I edited the extracted current config and updated with what you have shared above. But still I am unable to connect to netopeer2-server. Please find below the netopeer2-server -d -v2 logs :

[INF]: LN: Accepted a connection on 0.0.0.0:830 from 127.0.0.1:40026. [INF]: LN: Received an SSH message "request-service" of subtype "ssh-userauth". [INF]: LN: Received an SSH message "request-auth" of subtype "none". [INF]: LN: Received an SSH message "request-auth" of subtype "password". [INF]: LN: User "root" partially authenticated, but still needs to authenticate via the rest of his configured methods. [INF]: LN: Received an SSH message "request-auth" of subtype "interactive". [INF]: LN: PAM error occurred (Permission denied). [INF]: LN: Failed user "root" authentication attempt (#1). [2023/12/13 18:52:27.864323, 1] ssh_packet_disconnect_callback: Received SSH_MSG_DISCONNECT: 11:Bye Bye [ERR]: LN: Communication SSH socket unexpectedly closed.

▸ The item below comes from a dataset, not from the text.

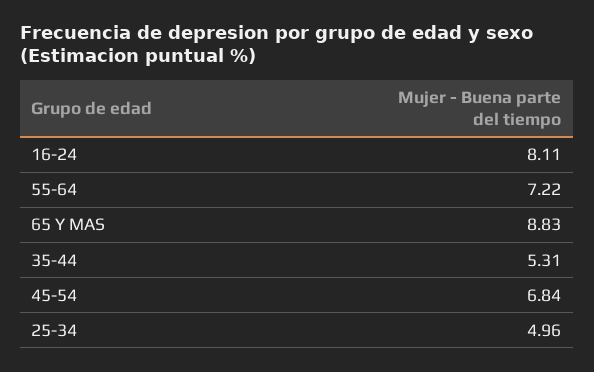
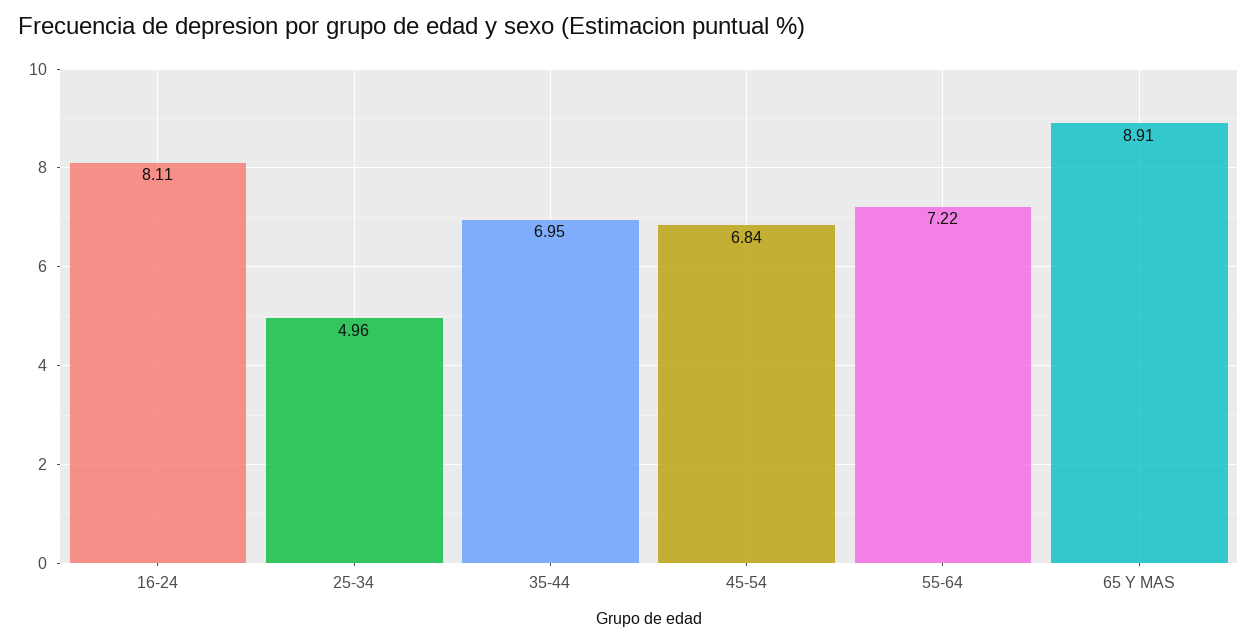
65 Y MAS: 8.83 -> 8.91
35-44: 5.31 -> 6.95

Please let me know if we can permanently supress PAM errors as this is not required and the intent is to connect to server successfully and after that perform certain operations on it. We do not require PAM at all.

[Roytak]

You did not configure it correctly. See the configuration for yourself. The client 'root' has both password and keyboard-interactive methods enabled. This would happen only if the config specifies it, that is:

<client-authentication>
  <users>
    <user>
      <name>root</name>
      <password>$0$password</password>
      <keyboard-interactive>
        ...
      </keyboard-interactive>
    </user>
  </users>
</client-authentication>

Now, that is not the configuration I mentioned earlier. Delete the keyboard-interactive container, and its contents. PAM will not be used, if you do not use the keyboard interactive authentication method.